**Exercise brief**
Rewrite the lines starting at the one containing "Q: Do you see nests there?" and ending at the one containing "A: No, there are no nests or pots." as a Markdown table with two columns, Number and Line, skipping any blank lines.
###
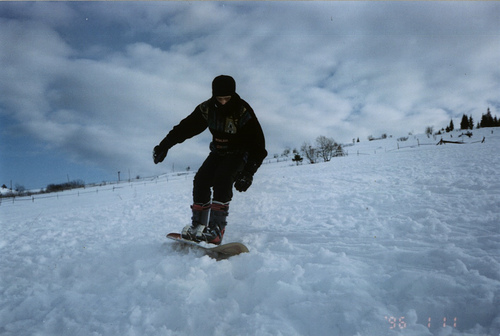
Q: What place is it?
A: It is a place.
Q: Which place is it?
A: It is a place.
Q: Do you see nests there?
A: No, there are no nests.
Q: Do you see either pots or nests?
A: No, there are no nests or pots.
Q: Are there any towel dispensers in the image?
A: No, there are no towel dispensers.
###
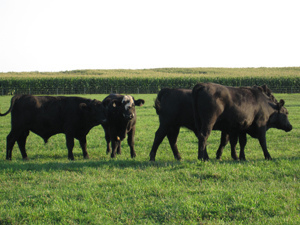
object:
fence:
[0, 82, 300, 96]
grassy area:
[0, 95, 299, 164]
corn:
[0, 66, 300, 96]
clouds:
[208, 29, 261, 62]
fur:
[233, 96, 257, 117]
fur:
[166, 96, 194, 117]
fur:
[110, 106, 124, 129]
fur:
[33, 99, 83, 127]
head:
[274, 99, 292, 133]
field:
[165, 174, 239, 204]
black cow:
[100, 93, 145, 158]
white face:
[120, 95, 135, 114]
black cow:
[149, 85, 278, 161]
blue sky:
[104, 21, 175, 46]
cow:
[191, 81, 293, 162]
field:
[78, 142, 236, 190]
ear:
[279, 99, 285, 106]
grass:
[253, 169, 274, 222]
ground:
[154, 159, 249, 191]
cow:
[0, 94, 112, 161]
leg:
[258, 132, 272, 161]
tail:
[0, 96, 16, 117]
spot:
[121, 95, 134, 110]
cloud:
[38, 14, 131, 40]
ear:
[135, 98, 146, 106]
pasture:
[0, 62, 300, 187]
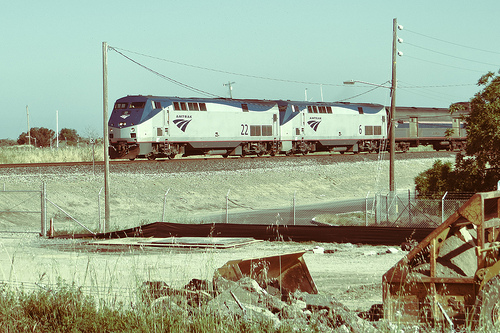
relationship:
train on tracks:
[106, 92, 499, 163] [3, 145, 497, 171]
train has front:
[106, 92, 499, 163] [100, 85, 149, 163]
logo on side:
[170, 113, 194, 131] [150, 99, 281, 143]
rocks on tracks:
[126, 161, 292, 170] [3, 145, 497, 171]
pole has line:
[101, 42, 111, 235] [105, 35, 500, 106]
###
**Right answer**
| Number | Line |
|---|---|
| 1 | Q: Do you see nests there? |
| 2 | A: No, there are no nests. |
| 3 | Q: Do you see either pots or nests? |
| 4 | A: No, there are no nests or pots. |